Urban Vulnerability Assessment for Pandemic Surveillance—The COVID-19 Case in Bogotá, Colombia

2021 
A pandemic devastates the lives of global citizens and causes significant economic, social, and political disruption. Evidence suggests that the likelihood of pandemics has increased over the past century because of increased global travel and integration, urbanization, and changes in land use with a profound affectation of society–nature metabolism. Further, evidence concerning the urban character of the pandemic has underlined the role of cities in disease transmission. An early assessment of the severity of infection and transmissibility can help quantify the pandemic potential and prioritize surveillance to control highly vulnerable urban areas in pandemics. In this paper, an Urban Vulnerability Assessment (UVA) methodology is proposed. UVA investigates various vulnerability factors related to pandemics to assess the vulnerability in urban areas.
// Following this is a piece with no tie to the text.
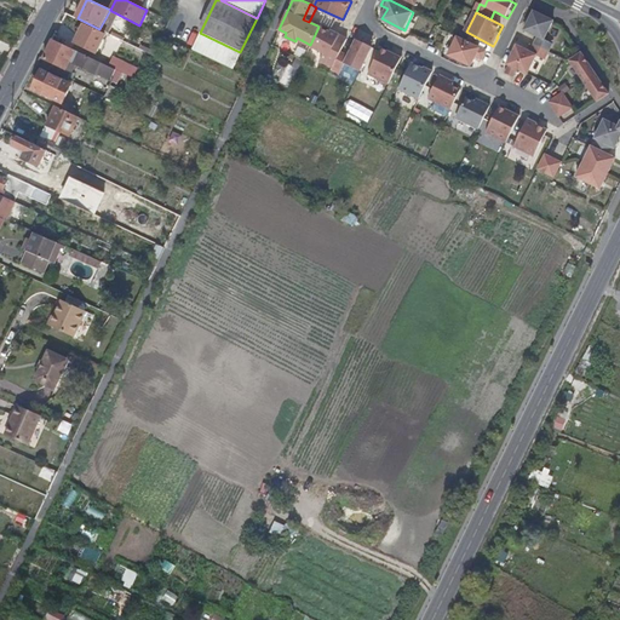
[(556,24),(535,13),(526,33),(539,39),(535,46),(551,53),(554,46),(546,41),(556,24)]
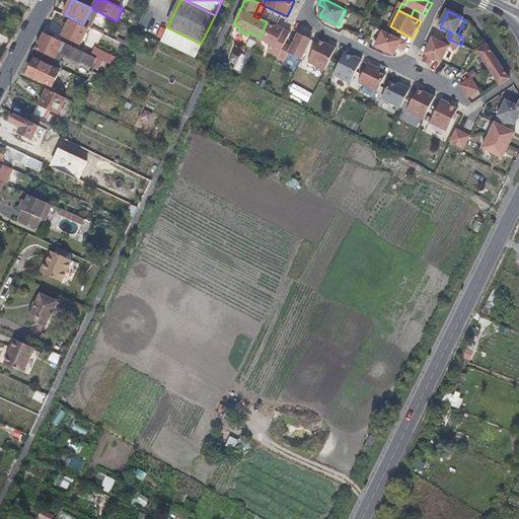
[(87,29),(70,21),(66,29),(69,30),(65,38),(80,45),(81,43),(83,44),(84,42),(82,40),(87,29)]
A vulnerability index is constructed by the aggregation of multiple vulnerability factors computed on each urban area (i.e., urban density, poverty index, informal labor, transmission routes). This methodology is useful in a-priori evaluation and development of policies and programs aimed at reducing disaster risk (DRR) at different scales (i.e., addressing urban vulnerability at national, regional, and provincial scales), under diverse scenarios of resources scarcity (i.e., short and long-term actions), and for different audiences (i.e., the general public, policy-makers, international organizations). The applicability of UVA is shown by the identification of high vulnerable areas based on publicly available data where surveillance should be prioritized in the COVID-19 pandemic in Bogota, Colombia.